### Excerto da página
§ §

Acreditar, mas com calma

Por cá, as transposições diretas entre a esquerda grega e a portuguesa "são um erro", diz Marisa Matias. Os programas do Syriza e do Bloco de Esquerda até podem "ser muito iguais", mas as realidades teimam em ser demasiado diferentes. "Não temos um partido socialista profundamente desgastado por anos de poder e, sobretudo, temos uma fragmentação total à esquerda, que não está a ser capaz de capitalizar o espaço político antiausteridade."

§ §

### Listagem

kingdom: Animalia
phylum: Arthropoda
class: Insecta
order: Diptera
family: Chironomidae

§ §

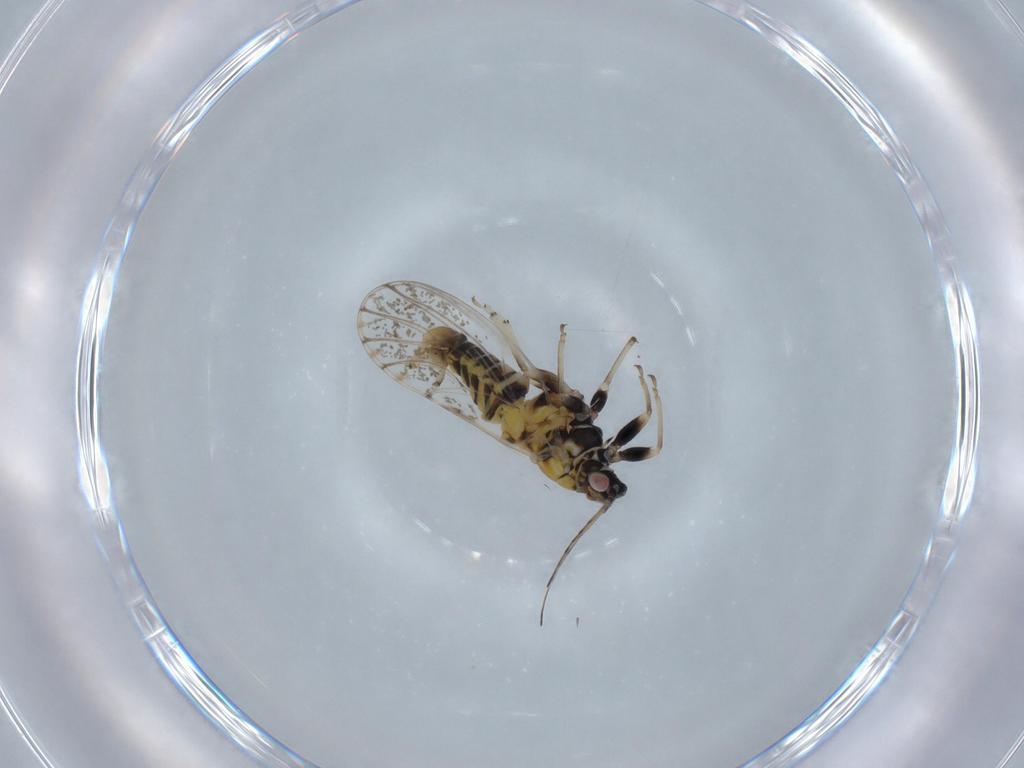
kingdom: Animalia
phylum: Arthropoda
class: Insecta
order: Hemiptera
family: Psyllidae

§ §

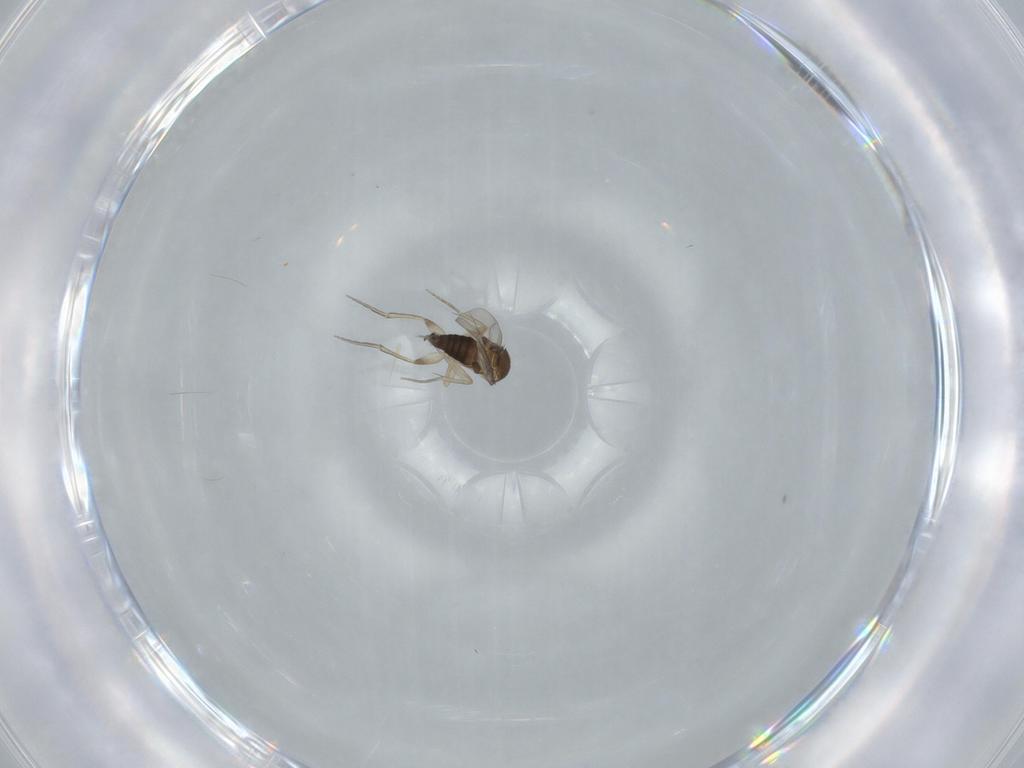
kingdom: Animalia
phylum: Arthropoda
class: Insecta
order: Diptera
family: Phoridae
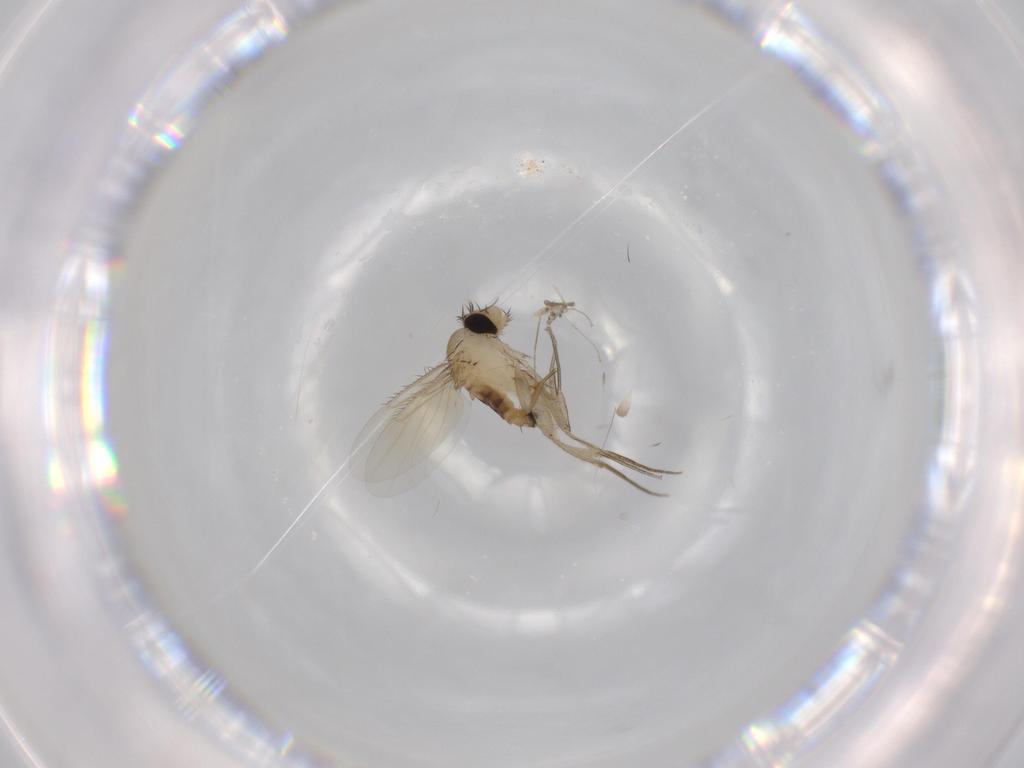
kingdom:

§ §

### O que se pede
No excerto da página, como classifica Marisa Matias as transposições diretas entre a esquerda grega e a portuguesa?

### Resultado
Diz que "são um erro".